The basic outlay is that there was some terrible explosion in the past that turned Tokyo into a crater, most of Japan into desert wastelands, and unleashed something called the Rust Wind that ruins what it touches, including afflicting humans with a degenerative condition known as the Rusting. The society that has evolved from the ruins is a mix of apocalyptic death-seeking and aggressive pursuit of profit and vice.
And, granted, this is pretty much half of post-apocalyptic scenarios since Mad Max, albeit this time with a more functional governance than average. In this world we follow a few plotlines at once. In one, a man who claims to be a monk attempts to get through a border checkpoint with a glitchy passport reader delaying things. In another, a young doctor does his business in one of the cities, proving very popular as he does what people need, sometimes even working pro bono from his clinic or the brothel where he seems to have an arrangement to provide care. His biggest interest, though, seems to be his sister, who is suffering from an advanced case of Rusting.
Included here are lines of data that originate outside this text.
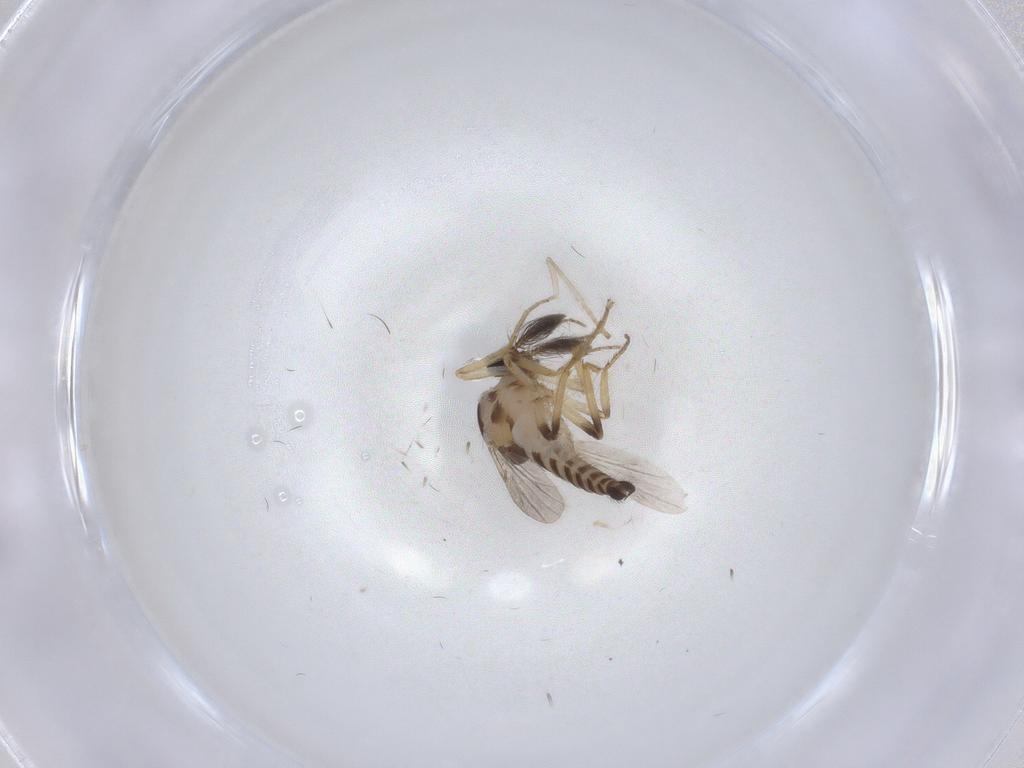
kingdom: Animalia
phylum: Arthropoda
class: Insecta
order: Diptera
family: Ceratopogonidae
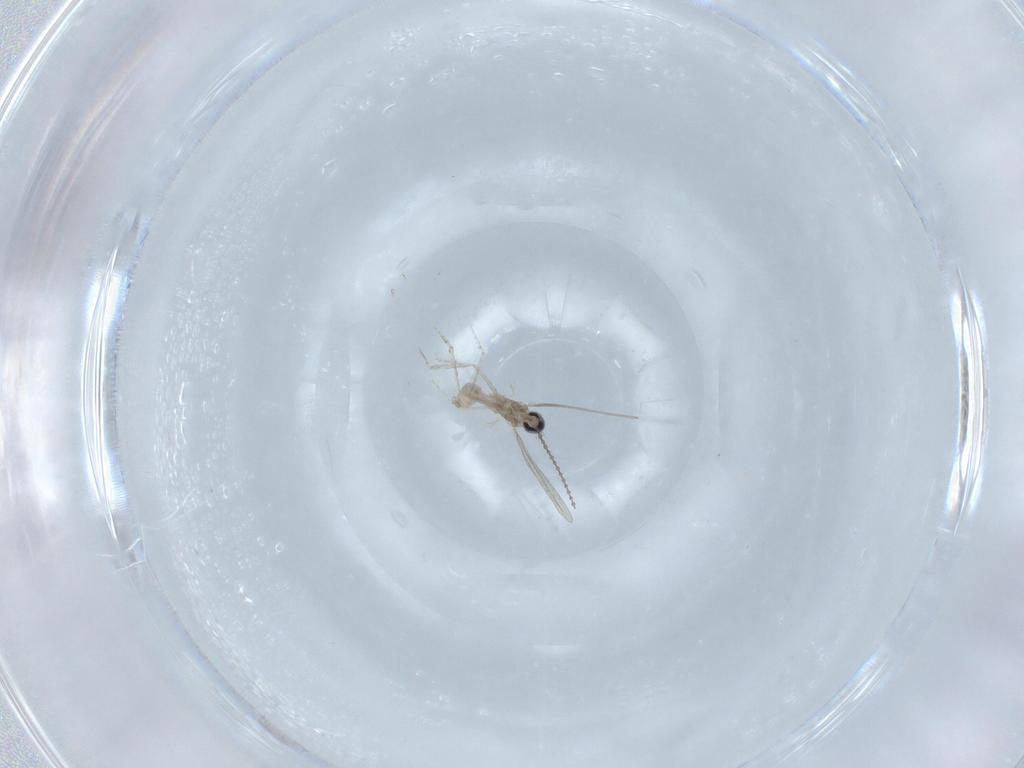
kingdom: Animalia
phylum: Arthropoda
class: Insecta
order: Diptera
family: Cecidomyiidae
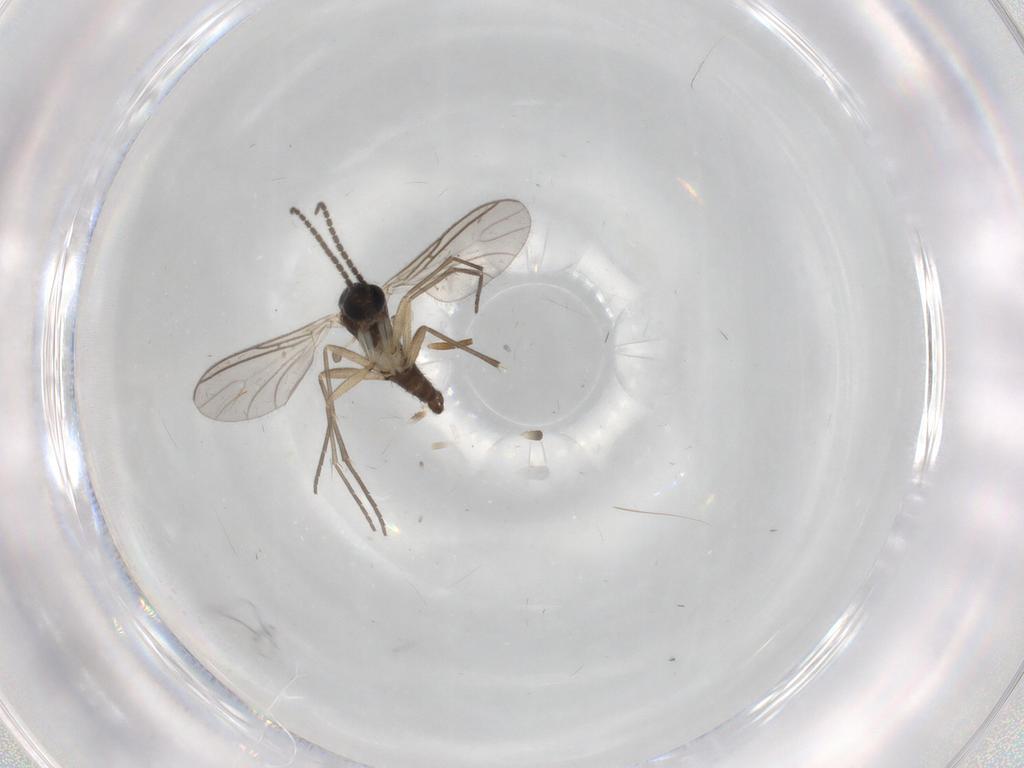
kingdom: Animalia
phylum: Arthropoda
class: Insecta
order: Diptera
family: Sciaridae
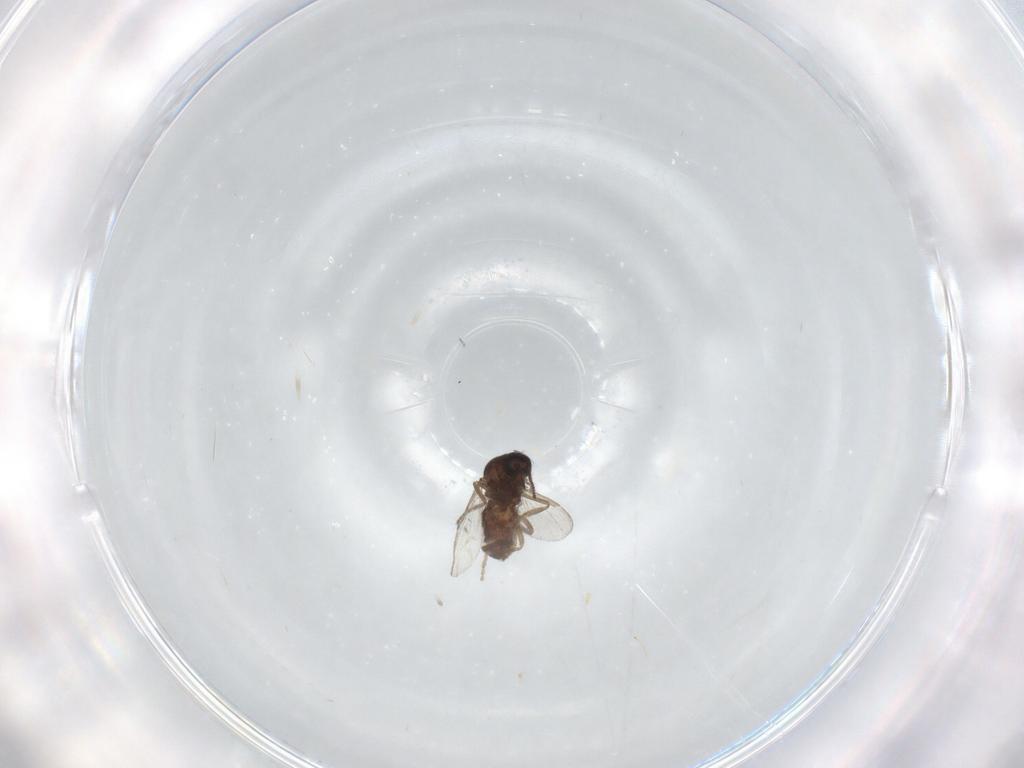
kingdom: Animalia
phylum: Arthropoda
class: Insecta
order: Diptera
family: Ceratopogonidae
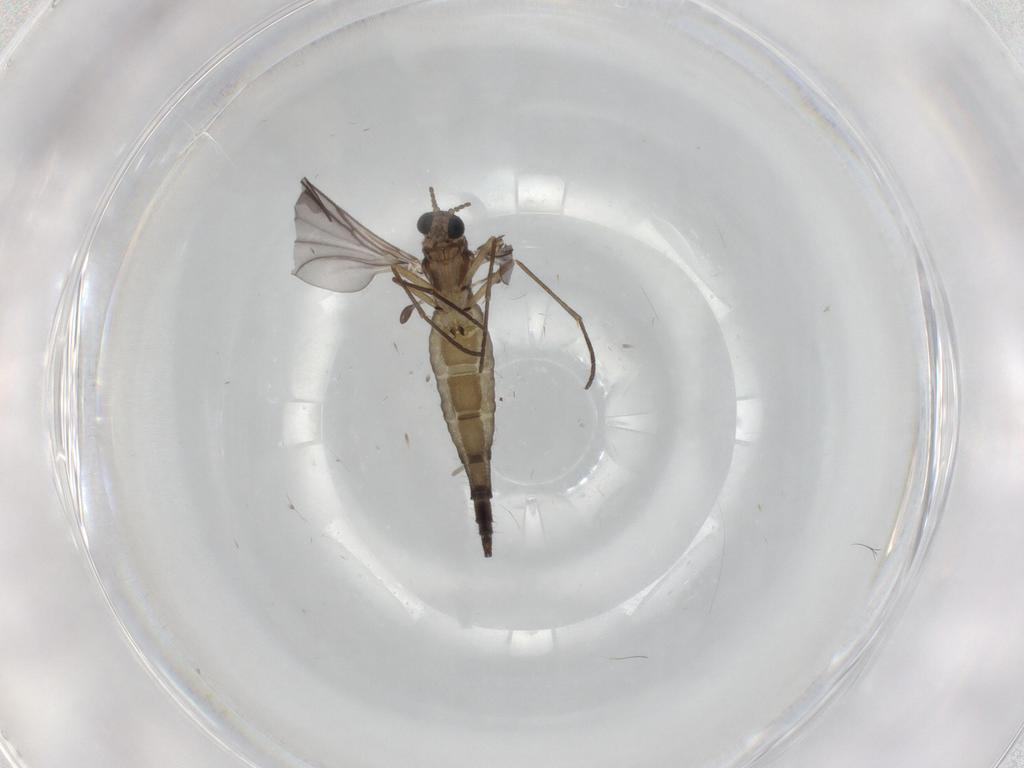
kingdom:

Also apparent is that in the normal society of this world, Mushrooms are dangerous and forbidden, as most people believe (and it’s unclear if it’s true or not) that mushroom spores will spread the Rusting. At the border gate, the guard gets chatty, talking about the wanted poster for Bisco Akaboshi, “the Man-Eating Mushroom”, a terrorist who has a bow and arrows that cause giant mushrooms to sprout wherever they hit. In the city, a smuggler deals in small samples, desirable for epicures of the strange and dangerous to deal in. One of the buyers proves to be the doctor, known as “Doctor Panda”, who wants the mushrooms to attempt to synthesize medicines.
At the Doctor’s home, it turns out that, in a fairly nice turn, the sick sister is not a helpless waif but a big tough girl who, while now sick and largely unable to work, is also the captain of the guard. I’ll give the show some credit for that. On a more typical note, it seems that the leader of the City, a sort of mob boss figure, is steadily putting the doctor in his debt, hoping to get a skilled physician in his back pocket rather than on the street tending to just anyone.
Meanwhile, that terrorist “mushroom keeper” is on the loose. We see some of his rampage, and it’s implied that the monk at the gate was, in fact, him (no surprise there), which ultimately leads to giant mushrooms sprouting up over the city, interrupting a talk between the doctor and the city boss. The doctor rushes home, where his sister has suited up and goes ahead and knocks him out in order to go into battle. When he wakes up, he’s still got the mushrooms he harvested from the crisis, and begins to do chemistry with them. That’s when an injured Bisco appears behind him and the episode ends.
The episode does a great job at generating immersion and establishing characters. We know who the doctor is, as well as his sister and the boss of the town, and have some good tension between them. We also know the madame of the brothel and have seen some of her girls, getting more of the world from their perspective as well as a few distinct voices. There’s also the manjuu-seller who deals mushrooms to our doctor protagonist and has a distinct personality. Most of these characters are probably one-offs, but they still feel like they’re more than just generic warm bodies to fill space. Similarly, the world is the right level of enigmatic. We don’t know what the deal with it is, but we know enough about what life and society is like that we do want to know more about its deeper mysteries. Bisco, for now, we don’t really have characterization for. We do know he’s more clever than he perhaps would be taken to be, given his act as the swaddled monk, but we haven’t spent enough time with him to know what his real ideology or goals may be. And, like the world, it’s handled in such a way that we want to know. We’re only a single episode in, and we know what Bisco does – fight, with a magic bow that makes giant mushrooms grow – but we don’t know why he does it or who he is as a person, that’s left to explore.
It’s always hard to tell from a single episode, but right now this one looks like a potential winner.